Health insurance, whatever the policy type, is there to cover the cost of private treatment for acute conditions. An acute condition is, broadly, a disease, illness or condition that will respond to treatment and such care that will bring you back to the state of health you were in before you contracted it - or full recovery.
What it won´t cover is so-called chronic conditions. These are conditions that will not improve from treatment: all medical intervention can do is alleviate the symptoms and pain. A commonly-known chronic condition is Alzheimer´s. Health insurance usually covers you for in-patient tests; surgery whether as an in-patient or outpatient; nursing care and hospital treatment.

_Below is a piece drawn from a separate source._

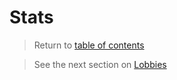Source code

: # Stats

> Return to [table of contents](getting_started.md)

> See the next section on [Lobbies](lobby.md)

Depending on the policy, health insurance will also cover out-patient diagnostic tests and consultations. Some plans may make cash payments if you receive treatment as an NHS in-patient and others may include cover when you are abroad. Few if any plans will cover you for accident and emergency admissions or provide access to private general practitioners (GPs). Pre-existing conditions will not be covered either.
Often, psychiatric conditions are excluded. And you usually won´t be covered for certain conditions or treatments as a matter of course: for example, normal pregnancy; infertility; cosmetic surgery; organ transplant; kidney dialysis; HIV/Aids and any conditions that result from drug abuse or self-inflicted injury.